Format the records, from their start through the line containing "picture [1295, 1011, 1453, 1056]", as a two-column CSV headed input and output. Give one row per record, with its text under input and its answer under output, each in a single quoted field with line breaks replaced by spaces.

>> start

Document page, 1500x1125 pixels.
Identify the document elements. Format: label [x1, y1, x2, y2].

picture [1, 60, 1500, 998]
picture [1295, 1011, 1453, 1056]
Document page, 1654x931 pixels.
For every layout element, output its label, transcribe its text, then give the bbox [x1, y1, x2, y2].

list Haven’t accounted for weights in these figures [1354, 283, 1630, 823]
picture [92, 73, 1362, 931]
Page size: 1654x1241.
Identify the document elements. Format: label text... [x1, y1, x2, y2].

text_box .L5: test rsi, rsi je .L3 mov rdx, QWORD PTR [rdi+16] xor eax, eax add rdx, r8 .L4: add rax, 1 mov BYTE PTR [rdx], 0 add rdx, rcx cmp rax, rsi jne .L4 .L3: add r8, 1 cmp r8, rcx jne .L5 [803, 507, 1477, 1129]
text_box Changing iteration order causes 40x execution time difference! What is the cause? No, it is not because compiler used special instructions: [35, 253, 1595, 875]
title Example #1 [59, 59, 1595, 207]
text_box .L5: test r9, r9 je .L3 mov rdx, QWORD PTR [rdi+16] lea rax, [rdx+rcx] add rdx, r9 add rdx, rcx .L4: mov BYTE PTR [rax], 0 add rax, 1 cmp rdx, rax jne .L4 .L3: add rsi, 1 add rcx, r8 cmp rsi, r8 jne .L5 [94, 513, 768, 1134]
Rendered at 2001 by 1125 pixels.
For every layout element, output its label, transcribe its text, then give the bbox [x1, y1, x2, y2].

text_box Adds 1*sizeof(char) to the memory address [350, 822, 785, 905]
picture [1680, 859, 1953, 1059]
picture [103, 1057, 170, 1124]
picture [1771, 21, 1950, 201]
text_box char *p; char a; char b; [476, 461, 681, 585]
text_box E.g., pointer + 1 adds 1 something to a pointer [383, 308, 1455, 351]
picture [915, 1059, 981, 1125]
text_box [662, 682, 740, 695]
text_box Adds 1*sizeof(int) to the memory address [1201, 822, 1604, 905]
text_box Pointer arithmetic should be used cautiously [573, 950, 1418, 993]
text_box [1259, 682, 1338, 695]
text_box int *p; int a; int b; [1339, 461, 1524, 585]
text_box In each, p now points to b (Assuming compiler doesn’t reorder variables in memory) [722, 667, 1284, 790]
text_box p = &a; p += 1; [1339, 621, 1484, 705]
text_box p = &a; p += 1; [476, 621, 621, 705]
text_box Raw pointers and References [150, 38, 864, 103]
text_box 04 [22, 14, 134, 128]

>> end

Worked answer —
input,output
"Document page, 1500x1125 pixels. Identify the document elements. Format: label [x1, y1, x2, y2].","picture [1, 60, 1500, 998] picture [1295, 1011, 1453, 1056]"